Queer gothic and Orlando on BBC Radio

Holly James Johnston at Strawberry Hill House
Holly James Johnston (2019, DPhil English) has featured in two radio BBC Radio broadcasts.
The programme Sunday Feature: Queer Gothic on Radio 3, presented by Sarah Waters, explores the queer roots of gothic literature and architecture on location at Horace Walpole’s home in Twickenham, Strawberry Hill House.
During the programme, listeners hear sections of Holly’s LGBTQ+ visitor tour of Walpole’s eighteenth-century home, which he referred to as his “little Gothic castle”. Walpole was a writer and collector, and the author of The Castle of Otranto, the first gothic novel.

Strawberry Hill House (Photo credit: Tony Hisgett)
As part of the tour, Holly takes visitors through the building, bringing attention to the location and architecture of the property. She explains how the property was developed by Walpole over a 30-year period and introduce Walpole’s “Committee of Taste”, which was comprised of himself, Richard Bentley and John Chute. The programme describes the various areas of the house and their unique design, which sparked a tradition of queer Gothic style. Visitors also move through Horace’s bedchamber, where he had the dream that inspired The Castle of Otranto, an outlandish tale of ghosts and supernatural occurrences.

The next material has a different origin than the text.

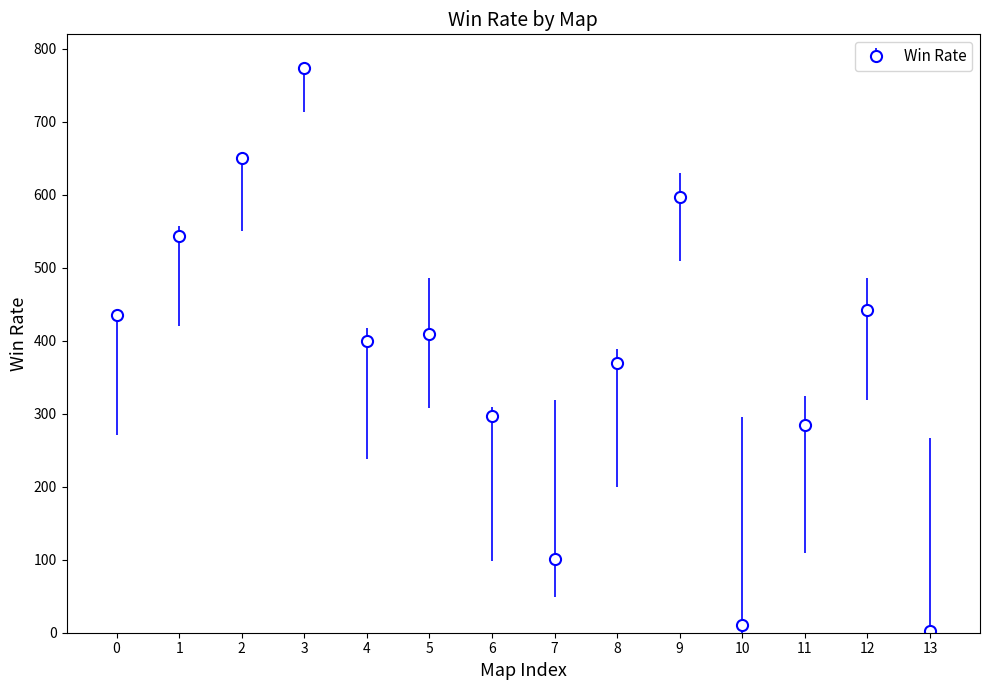

What is the average value?

380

The Long Gallery in Strawberry Hill House (photo credit: Gary Ullah)
Speaking about Walpole’s design choices, Holly said: “By channelling sexuality and queer desire and mediating it through art and architecture, you create a veil around it. It becomes a coded language through which queer men could freely talk to one another but if you didn’t have those same affinities and sensibilities, you weren’t privy to it.”
Holly has also written a piece for RIBAs Revisiting the Collections blog titled The queer aesthetics of Strawberry Hill House.
Holly also features in Three Transformations of Virginia Woolf: Gender, the third of three episodes within the BBC Radio 4 Artworks series. During the episode, Fiona Shaw explores the writer’s defiance of gender norms. Having been introduced to Woolf’s Orlando by an English teacher as a teenager, Holly named her drag king persona after the character.

Orlando by Henri T Art
She said: “I really wanted to carry the spirit of Orlando, that irreverence and playfulness, into my own drag practice. I think what’s appealing about drag is you can embody characters and modes of either masculinity or femininity that you wouldn’t otherwise have access to in your everyday life.”
Holly also shares her interpretation of the moment of Orlando’s change of sex within the novel. She said: “The novel’s most queer act, this change of sex, is represented in a way that might surprise us as readers. There is no fixation on the body or genitals and, in fact, Orlando’s own reaction guides our reaction as readers. So, she wakes up, she looks at herself in the mirror, and she goes to her bath.”
Holly James Johnston is a writer, presenter, and performer. She has presented short films for Tate, The National Gallery, the V&A, and The National Trust, led a course at the V&A titled “The Queer History of Art” and created the queer history podcast “Into That World Inverted” alongside Dr Diarmuid Hester. Holly completed her undergraduate degree at University College London, before coming to Univ in 2019 for her Master’s and DPhil in English.